At Thursday night’s reception, guests viewed a video tribute to the event’s namesake, Morris Thompson, an avid supporter of education who served as the president/CEO of Doyon, Limited from 1985 until his passing in 2000. Guests were also introduced via video to some of the Foundation’s students and alumni, who shared how Doyon Foundation’s support has made a difference in their educational journeys.

During the reception, the Foundation made a special gift presentation to Charlene Marth, who has faithfully volunteered for the event every year for the past 19 years. Marth, who is the niece of the late Morris Thompson, is retiring from Doyon, Limited this year and said she will continue to volunteer even when retired.

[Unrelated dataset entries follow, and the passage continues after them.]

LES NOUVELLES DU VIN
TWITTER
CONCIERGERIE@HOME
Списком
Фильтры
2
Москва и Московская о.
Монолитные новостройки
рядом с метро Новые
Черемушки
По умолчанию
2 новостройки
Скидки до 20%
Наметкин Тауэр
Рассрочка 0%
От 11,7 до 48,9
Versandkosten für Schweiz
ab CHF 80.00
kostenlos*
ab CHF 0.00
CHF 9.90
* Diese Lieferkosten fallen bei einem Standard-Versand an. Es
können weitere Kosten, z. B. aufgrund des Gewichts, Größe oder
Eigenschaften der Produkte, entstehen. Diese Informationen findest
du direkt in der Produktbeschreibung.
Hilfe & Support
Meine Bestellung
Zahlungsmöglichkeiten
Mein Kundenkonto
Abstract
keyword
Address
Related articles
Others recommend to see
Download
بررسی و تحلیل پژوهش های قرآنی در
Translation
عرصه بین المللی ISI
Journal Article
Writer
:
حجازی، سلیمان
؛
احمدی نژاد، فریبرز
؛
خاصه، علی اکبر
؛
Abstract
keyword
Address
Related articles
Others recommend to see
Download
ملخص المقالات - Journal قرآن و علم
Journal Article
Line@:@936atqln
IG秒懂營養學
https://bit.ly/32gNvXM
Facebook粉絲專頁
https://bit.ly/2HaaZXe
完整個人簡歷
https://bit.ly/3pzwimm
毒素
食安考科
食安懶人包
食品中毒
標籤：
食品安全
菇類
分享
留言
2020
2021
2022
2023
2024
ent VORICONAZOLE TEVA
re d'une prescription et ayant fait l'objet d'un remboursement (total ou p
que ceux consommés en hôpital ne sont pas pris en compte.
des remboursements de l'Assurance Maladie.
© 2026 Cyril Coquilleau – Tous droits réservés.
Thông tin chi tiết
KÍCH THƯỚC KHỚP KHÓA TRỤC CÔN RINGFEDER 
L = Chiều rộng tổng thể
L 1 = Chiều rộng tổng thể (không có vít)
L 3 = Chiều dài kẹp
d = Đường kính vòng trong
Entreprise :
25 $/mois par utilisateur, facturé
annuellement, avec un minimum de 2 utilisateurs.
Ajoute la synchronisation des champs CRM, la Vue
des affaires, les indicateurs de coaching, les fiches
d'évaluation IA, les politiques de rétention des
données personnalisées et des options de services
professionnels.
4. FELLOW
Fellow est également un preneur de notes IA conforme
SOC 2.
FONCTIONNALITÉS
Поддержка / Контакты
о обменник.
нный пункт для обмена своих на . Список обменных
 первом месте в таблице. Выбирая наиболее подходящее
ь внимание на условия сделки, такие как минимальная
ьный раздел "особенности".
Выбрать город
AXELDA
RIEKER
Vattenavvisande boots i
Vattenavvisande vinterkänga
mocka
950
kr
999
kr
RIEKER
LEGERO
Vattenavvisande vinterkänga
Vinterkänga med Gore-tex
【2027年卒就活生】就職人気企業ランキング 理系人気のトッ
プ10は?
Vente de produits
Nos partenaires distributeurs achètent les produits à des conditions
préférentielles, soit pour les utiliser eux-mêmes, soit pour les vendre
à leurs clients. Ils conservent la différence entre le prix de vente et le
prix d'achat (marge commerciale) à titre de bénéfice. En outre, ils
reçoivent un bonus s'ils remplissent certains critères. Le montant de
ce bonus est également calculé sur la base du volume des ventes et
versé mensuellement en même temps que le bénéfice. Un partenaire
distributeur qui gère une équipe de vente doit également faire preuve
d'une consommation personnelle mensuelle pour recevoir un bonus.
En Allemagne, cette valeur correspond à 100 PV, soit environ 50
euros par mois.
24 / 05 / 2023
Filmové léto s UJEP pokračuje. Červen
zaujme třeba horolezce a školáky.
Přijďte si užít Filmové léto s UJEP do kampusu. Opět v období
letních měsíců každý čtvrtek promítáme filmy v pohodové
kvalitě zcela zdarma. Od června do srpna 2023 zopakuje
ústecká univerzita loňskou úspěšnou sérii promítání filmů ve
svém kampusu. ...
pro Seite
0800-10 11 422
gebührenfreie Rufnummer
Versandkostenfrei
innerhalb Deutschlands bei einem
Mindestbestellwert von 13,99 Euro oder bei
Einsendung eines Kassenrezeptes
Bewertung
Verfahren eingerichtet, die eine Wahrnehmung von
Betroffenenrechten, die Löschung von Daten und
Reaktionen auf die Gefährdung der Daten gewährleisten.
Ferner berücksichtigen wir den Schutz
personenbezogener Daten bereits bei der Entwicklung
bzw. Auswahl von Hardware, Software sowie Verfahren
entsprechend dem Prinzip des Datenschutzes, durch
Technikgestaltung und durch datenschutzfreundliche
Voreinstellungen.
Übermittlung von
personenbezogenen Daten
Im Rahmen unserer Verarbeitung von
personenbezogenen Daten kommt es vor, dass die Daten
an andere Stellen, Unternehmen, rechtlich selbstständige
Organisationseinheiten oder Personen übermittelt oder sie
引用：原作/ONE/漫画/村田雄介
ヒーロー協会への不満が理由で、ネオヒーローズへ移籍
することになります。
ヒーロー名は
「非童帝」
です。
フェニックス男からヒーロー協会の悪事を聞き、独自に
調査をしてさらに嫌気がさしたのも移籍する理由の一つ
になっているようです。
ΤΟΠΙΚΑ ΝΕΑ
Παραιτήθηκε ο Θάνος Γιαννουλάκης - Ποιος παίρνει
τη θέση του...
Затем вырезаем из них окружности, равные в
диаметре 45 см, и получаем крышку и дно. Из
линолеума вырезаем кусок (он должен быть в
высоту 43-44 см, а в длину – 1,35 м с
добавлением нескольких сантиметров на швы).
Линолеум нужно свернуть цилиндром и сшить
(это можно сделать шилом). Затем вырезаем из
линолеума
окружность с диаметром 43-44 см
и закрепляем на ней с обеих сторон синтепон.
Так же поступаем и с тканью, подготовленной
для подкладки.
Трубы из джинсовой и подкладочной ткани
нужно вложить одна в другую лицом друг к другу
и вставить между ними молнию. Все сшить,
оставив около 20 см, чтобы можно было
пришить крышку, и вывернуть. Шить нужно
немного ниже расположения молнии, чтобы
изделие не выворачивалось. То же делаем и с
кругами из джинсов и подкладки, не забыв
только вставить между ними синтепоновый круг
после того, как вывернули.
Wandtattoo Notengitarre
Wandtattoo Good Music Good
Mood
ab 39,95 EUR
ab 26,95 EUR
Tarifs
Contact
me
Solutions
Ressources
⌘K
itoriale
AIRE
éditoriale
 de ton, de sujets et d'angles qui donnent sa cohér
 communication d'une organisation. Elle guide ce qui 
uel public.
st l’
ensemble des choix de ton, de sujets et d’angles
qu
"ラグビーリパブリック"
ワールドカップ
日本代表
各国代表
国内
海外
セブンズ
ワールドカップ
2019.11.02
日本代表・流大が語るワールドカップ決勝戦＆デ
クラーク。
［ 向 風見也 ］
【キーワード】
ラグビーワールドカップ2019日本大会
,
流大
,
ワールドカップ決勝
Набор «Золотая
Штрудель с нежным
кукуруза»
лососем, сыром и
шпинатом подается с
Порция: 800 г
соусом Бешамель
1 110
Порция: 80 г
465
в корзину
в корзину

The reception also included a spirited live auction, where guests bid on items including a trip to Peppermill Resort in Reno, a seven-day Holland America cruise, a Houston Astros super fan experience, and a Callway golf package.

The Friday golf tournament, which featured 32 teams of four players, was once again sold out, with a waiting list of interested players. Congratulations to this year’s winning team, Rick Boyles, John McAbee, Scott Jepsen and Rick Schok, Jr., who took first place with their score of 114. See more tournament results on the Foundation website.

The golf classic, which raises money for the Morris Thompson competitive scholarship fund, relies on the support of both sponsors and volunteers, both of which increased this year. The Foundation was pleased to welcome Associated Pipe Line Contractors, Inc. as a new $15,000 doctorate-level sponsor, and is thankful for the more than 60 volunteers who gave of their time at the event this year. See a list of 2019 sponsors on the Foundation website.

A special thank you to Explore Fairbanks and MAC Federal Credit Union, sponsors of the new dice roll game, which replaced the hole-in-one contest at the 2019 event. Congratulations to Stuart Thompson, who won the top prize of $5,000.

The 2020 event is tentatively scheduled for June 11 and 12; watch for additional announcements on the Foundation website.